Court Sentences Student to 10 Years in Jail for Insulting Mohammad’s companions
May 18, 2004
ReligionNewsBlog.com • Wednesday May 19, 2004
KUWAIT CITY (AP) — A court sentenced a student to 10 years imprisonment Tuesday for issuing an audio tape that insulted the companions of the Prophet Mohammad, his lawyer said.
Yasser al-Habib, 21, caused an uproar in Kuwait last year when he recorded and distributed a tape that was widely regarded as defaming the Prophet’s disciples, including the caliphs Abu Baker al-Sedeeq and Omar bin al-Khattab. Al-Habib is a Muslim Shiite and most Kuwaitis belong to the Sunni sect of Islam, which revers the Prophet’s companions.
On Tuesday, a criminal court convicted al-Habib in absentia of “insulting the companions of the Prophet,” his lawyer, Khaled al-Shatti, told The Associated Press. The sentence could not be immediately confirmed with court officials.
Al-Habib, who was studying the Arabic language at university, has been on the run since February when he was released in an amnesty for prisoners to mark Kuwait’s national day. The authorities said his release was a mistake, but they have not managed to capture him. He was serving a one-year sentence on the same charge from a misdemeanor court.
Lawyer Al-Shatti would not reveal the contents of the tape, but he said al-Habib was “expressing his opinion freely” about the Prophet’s disciples.
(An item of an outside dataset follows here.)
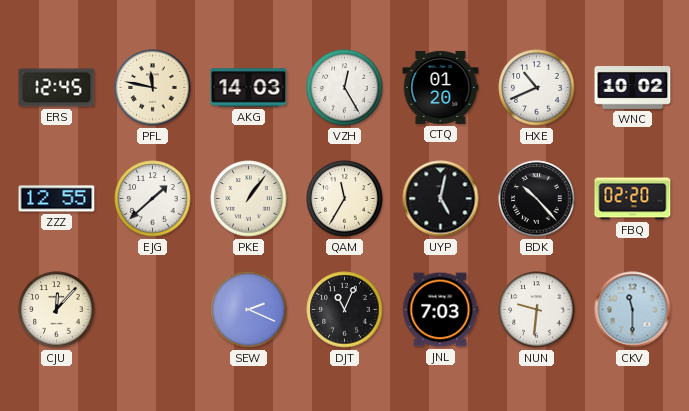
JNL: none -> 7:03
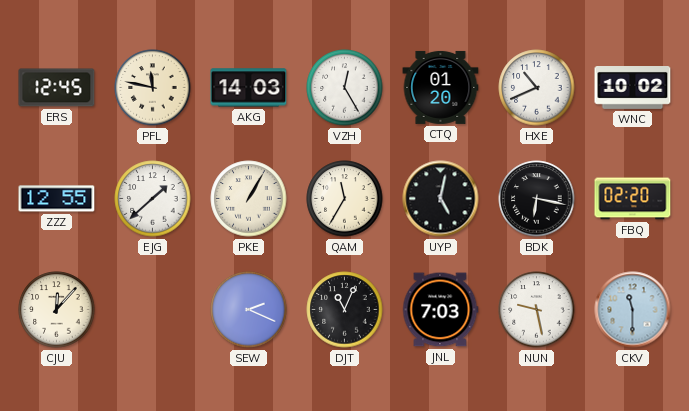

Islam split into Sunni and Shiite sects soon after the death of the Prophet in 632 because of a dispute over who should lead the Muslim community. Shiites believe the prophet’s relatives should have taken the leadership, and not those who ultimately did — such as Abu Baker al-Sedeeq and Omar bin al-Khattab.
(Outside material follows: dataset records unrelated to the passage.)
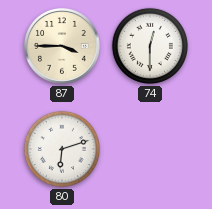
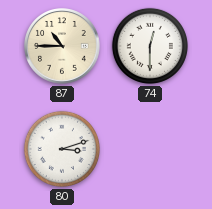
87: 3:45 -> 10:45
80: 6:12 -> 3:12
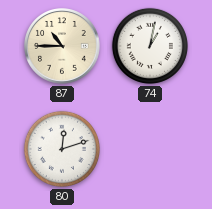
74: 12:30 -> 1:02
80: 3:12 -> 12:12
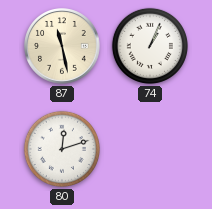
87: 10:45 -> 11:28
74: 1:02 -> 1:04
Shiites are in the majority in Iran, Iraq and Bahrain, but they form the minority in most Arab countries.
Kuwait’s Shiites were emboldened by the empowerment of Shiites in neighboring Iraq after the April 2003 fall of the dictator Saddam Hussein, who had persecuted them.
Sectarianism has not been a divisive issue in Kuwait where Shiites are represented in parliament and can practice their rituals. But in recent months, members of either sects have circulated recordings and books that are seen as insulting the other’s interpretation of Islam.
Initially, al-Habib stood trial in a misdemeanor court where a complainant accused him of making a recording that promoted strife between Shiites and Sunnis. In January, the court sentenced al-Habib to one year in jail and a fine, but the appeals court returned the case to the prosecutor general, who referred it to the criminal court.
Al-Shatti said Tuesday he could not appeal against the latest sentence because it was handed down in absentia.